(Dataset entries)
----

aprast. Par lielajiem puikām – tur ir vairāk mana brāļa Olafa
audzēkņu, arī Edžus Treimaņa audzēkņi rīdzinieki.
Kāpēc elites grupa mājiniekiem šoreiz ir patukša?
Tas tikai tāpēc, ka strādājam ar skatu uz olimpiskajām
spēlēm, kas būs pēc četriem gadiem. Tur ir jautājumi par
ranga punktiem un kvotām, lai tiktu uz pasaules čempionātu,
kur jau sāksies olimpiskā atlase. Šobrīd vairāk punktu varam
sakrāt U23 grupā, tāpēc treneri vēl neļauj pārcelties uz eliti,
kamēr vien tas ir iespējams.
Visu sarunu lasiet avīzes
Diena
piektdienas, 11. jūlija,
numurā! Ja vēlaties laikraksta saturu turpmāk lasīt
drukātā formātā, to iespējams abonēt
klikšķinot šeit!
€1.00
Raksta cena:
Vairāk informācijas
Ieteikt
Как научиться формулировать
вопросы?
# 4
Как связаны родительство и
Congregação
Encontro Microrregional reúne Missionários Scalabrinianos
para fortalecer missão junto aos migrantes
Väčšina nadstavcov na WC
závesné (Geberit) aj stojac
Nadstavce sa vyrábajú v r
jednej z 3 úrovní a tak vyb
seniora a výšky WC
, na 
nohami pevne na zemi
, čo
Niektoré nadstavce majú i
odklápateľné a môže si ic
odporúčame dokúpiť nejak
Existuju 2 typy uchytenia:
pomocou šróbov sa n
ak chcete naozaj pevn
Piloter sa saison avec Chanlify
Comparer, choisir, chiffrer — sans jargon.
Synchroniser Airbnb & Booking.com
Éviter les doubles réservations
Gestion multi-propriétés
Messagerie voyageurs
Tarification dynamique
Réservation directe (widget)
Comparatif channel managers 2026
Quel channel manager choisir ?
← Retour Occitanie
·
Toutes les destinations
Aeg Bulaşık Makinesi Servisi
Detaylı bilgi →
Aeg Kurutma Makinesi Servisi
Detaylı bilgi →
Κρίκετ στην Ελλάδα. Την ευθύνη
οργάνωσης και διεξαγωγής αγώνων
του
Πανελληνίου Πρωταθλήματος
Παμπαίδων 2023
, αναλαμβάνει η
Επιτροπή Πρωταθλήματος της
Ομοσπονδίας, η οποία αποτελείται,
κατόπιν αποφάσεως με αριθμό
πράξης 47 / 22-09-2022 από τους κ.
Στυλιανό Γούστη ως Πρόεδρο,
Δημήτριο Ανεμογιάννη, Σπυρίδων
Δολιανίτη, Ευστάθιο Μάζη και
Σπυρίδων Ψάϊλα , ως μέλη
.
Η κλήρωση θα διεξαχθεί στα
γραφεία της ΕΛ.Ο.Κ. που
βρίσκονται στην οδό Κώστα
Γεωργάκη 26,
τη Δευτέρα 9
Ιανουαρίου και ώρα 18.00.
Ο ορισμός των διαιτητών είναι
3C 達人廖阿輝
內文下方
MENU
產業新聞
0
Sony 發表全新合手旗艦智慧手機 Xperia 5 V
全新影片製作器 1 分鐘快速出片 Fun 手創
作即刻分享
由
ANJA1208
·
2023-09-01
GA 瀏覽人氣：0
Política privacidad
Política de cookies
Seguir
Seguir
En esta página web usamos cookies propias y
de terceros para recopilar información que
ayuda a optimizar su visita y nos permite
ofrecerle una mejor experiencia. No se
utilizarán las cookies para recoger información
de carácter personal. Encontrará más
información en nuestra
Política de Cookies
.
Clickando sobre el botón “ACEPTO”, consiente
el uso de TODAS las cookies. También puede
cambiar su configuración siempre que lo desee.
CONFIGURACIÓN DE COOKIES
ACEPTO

----

(What to work on): Output all of the data again. Match it exactly.

(Solution to this exercise):
aprast. Par lielajiem puikām – tur ir vairāk mana brāļa Olafa
audzēkņu, arī Edžus Treimaņa audzēkņi rīdzinieki.
Kāpēc elites grupa mājiniekiem šoreiz ir patukša?
Tas tikai tāpēc, ka strādājam ar skatu uz olimpiskajām
spēlēm, kas būs pēc četriem gadiem. Tur ir jautājumi par
ranga punktiem un kvotām, lai tiktu uz pasaules čempionātu,
kur jau sāksies olimpiskā atlase. Šobrīd vairāk punktu varam
sakrāt U23 grupā, tāpēc treneri vēl neļauj pārcelties uz eliti,
kamēr vien tas ir iespējams.
Visu sarunu lasiet avīzes
Diena
piektdienas, 11. jūlija,
numurā! Ja vēlaties laikraksta saturu turpmāk lasīt
drukātā formātā, to iespējams abonēt
klikšķinot šeit!
€1.00
Raksta cena:
Vairāk informācijas
Ieteikt
Как научиться формулировать
вопросы?
# 4
Как связаны родительство и
Congregação
Encontro Microrregional reúne Missionários Scalabrinianos
para fortalecer missão junto aos migrantes
Väčšina nadstavcov na WC
závesné (Geberit) aj stojac
Nadstavce sa vyrábajú v r
jednej z 3 úrovní a tak vyb
seniora a výšky WC
, na 
nohami pevne na zemi
, čo
Niektoré nadstavce majú i
odklápateľné a môže si ic
odporúčame dokúpiť nejak
Existuju 2 typy uchytenia:
pomocou šróbov sa n
ak chcete naozaj pevn
Piloter sa saison avec Chanlify
Comparer, choisir, chiffrer — sans jargon.
Synchroniser Airbnb & Booking.com
Éviter les doubles réservations
Gestion multi-propriétés
Messagerie voyageurs
Tarification dynamique
Réservation directe (widget)
Comparatif channel managers 2026
Quel channel manager choisir ?
← Retour Occitanie
·
Toutes les destinations
Aeg Bulaşık Makinesi Servisi
Detaylı bilgi →
Aeg Kurutma Makinesi Servisi
Detaylı bilgi →
Κρίκετ στην Ελλάδα. Την ευθύνη
οργάνωσης και διεξαγωγής αγώνων
του
Πανελληνίου Πρωταθλήματος
Παμπαίδων 2023
, αναλαμβάνει η
Επιτροπή Πρωταθλήματος της
Ομοσπονδίας, η οποία αποτελείται,
κατόπιν αποφάσεως με αριθμό
πράξης 47 / 22-09-2022 από τους κ.
Στυλιανό Γούστη ως Πρόεδρο,
Δημήτριο Ανεμογιάννη, Σπυρίδων
Δολιανίτη, Ευστάθιο Μάζη και
Σπυρίδων Ψάϊλα , ως μέλη
.
Η κλήρωση θα διεξαχθεί στα
γραφεία της ΕΛ.Ο.Κ. που
βρίσκονται στην οδό Κώστα
Γεωργάκη 26,
τη Δευτέρα 9
Ιανουαρίου και ώρα 18.00.
Ο ορισμός των διαιτητών είναι
3C 達人廖阿輝
內文下方
MENU
產業新聞
0
Sony 發表全新合手旗艦智慧手機 Xperia 5 V
全新影片製作器 1 分鐘快速出片 Fun 手創
作即刻分享
由
ANJA1208
·
2023-09-01
GA 瀏覽人氣：0
Política privacidad
Política de cookies
Seguir
Seguir
En esta página web usamos cookies propias y
de terceros para recopilar información que
ayuda a optimizar su visita y nos permite
ofrecerle una mejor experiencia. No se
utilizarán las cookies para recoger información
de carácter personal. Encontrará más
información en nuestra
Política de Cookies
.
Clickando sobre el botón “ACEPTO”, consiente
el uso de TODAS las cookies. También puede
cambiar su configuración siempre que lo desee.
CONFIGURACIÓN DE COOKIES
ACEPTO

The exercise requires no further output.